WRITTEN TASK
Bring together all lines of the material below that contain the string "solid".

::: EXERCISE INPUT

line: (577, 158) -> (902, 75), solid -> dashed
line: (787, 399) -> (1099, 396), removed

::::::
::: EXERCISE INPUT

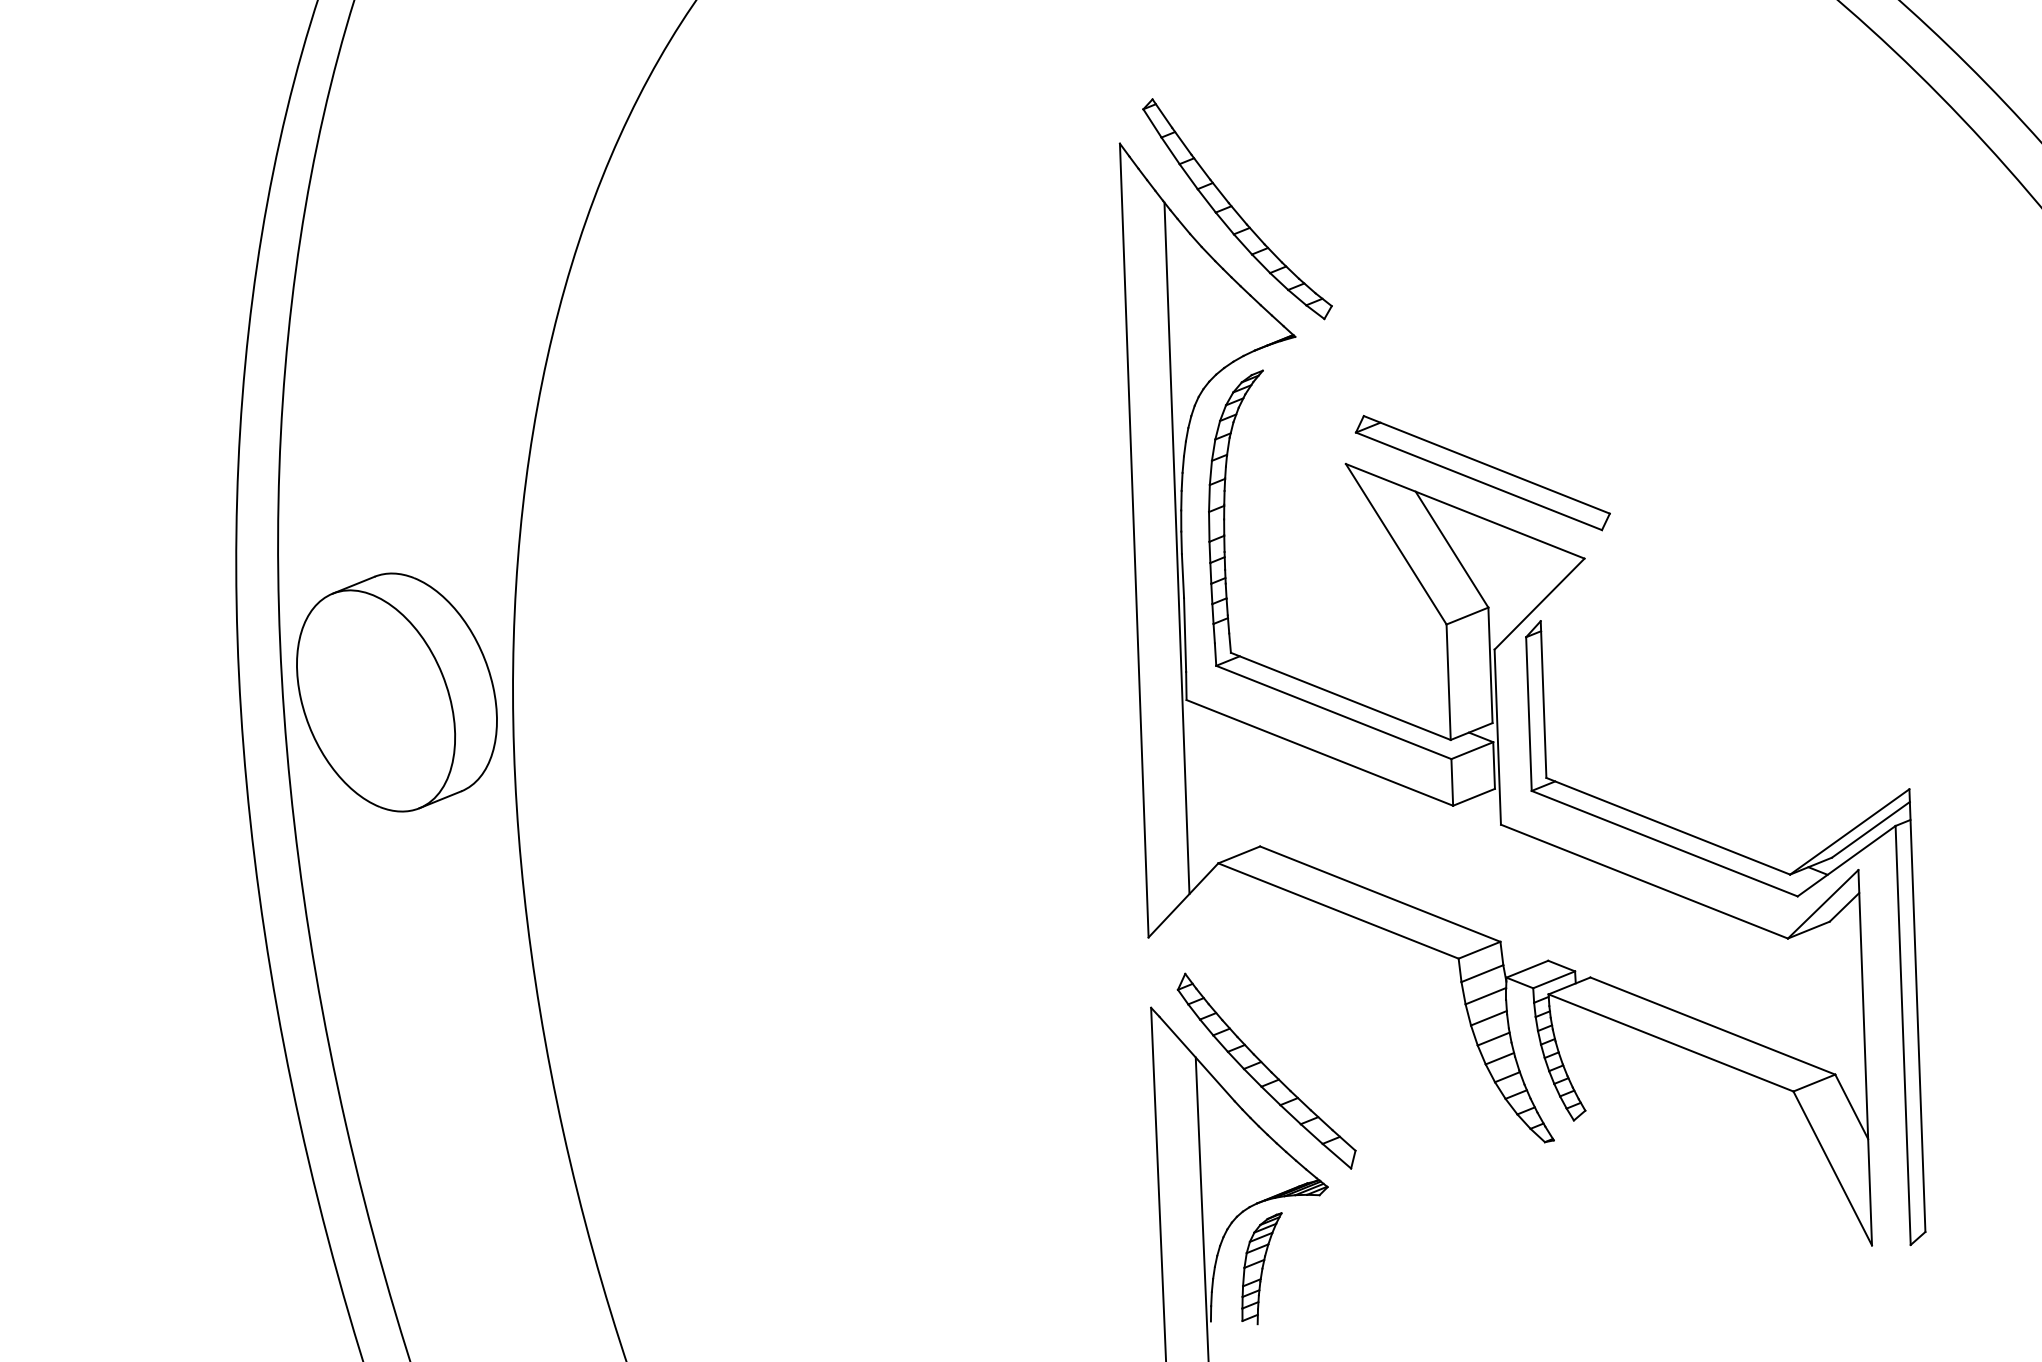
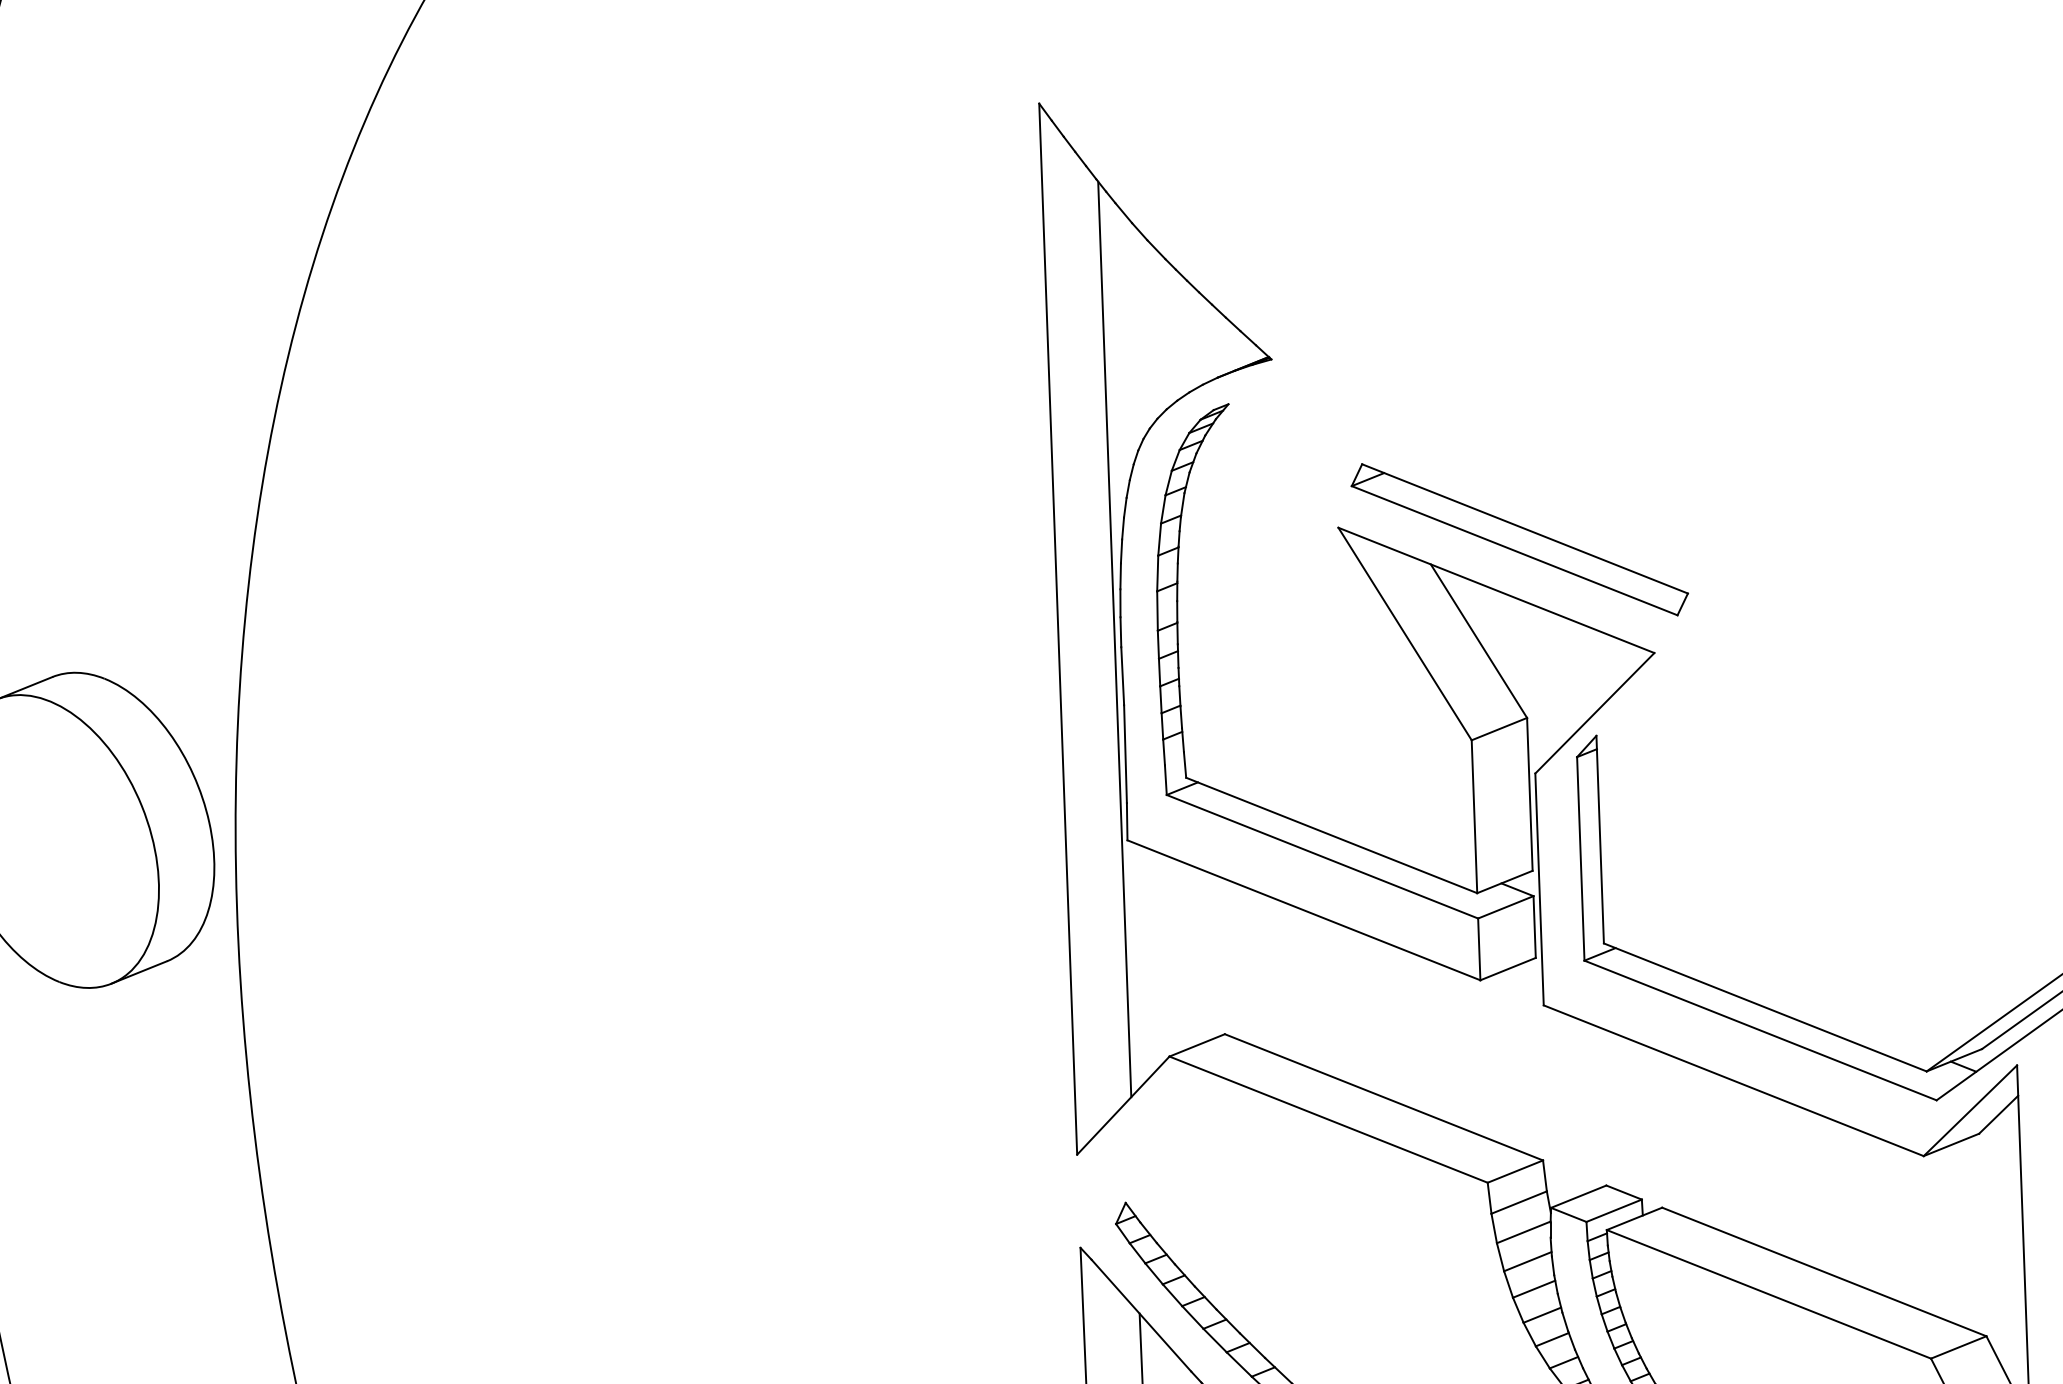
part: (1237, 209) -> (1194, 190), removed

::::::
::: EXERCISE INPUT

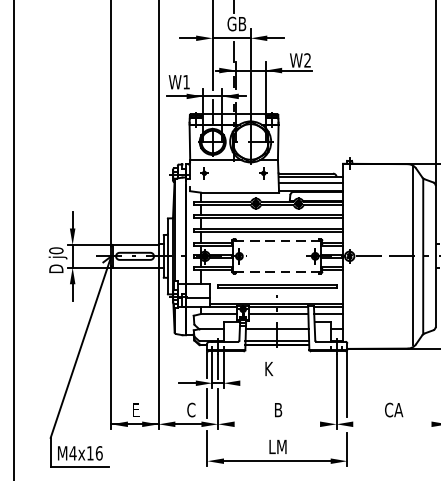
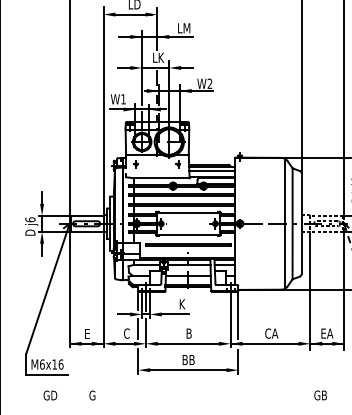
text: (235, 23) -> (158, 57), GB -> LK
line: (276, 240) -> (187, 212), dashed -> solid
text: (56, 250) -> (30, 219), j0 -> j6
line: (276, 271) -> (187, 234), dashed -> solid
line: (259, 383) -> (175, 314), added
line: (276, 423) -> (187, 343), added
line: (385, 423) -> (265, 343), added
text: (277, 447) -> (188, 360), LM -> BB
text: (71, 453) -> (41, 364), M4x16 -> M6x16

::::::

ANSWER AREA
line: (577, 158) -> (902, 75), solid -> dashed
line: (276, 240) -> (187, 212), dashed -> solid
line: (276, 271) -> (187, 234), dashed -> solid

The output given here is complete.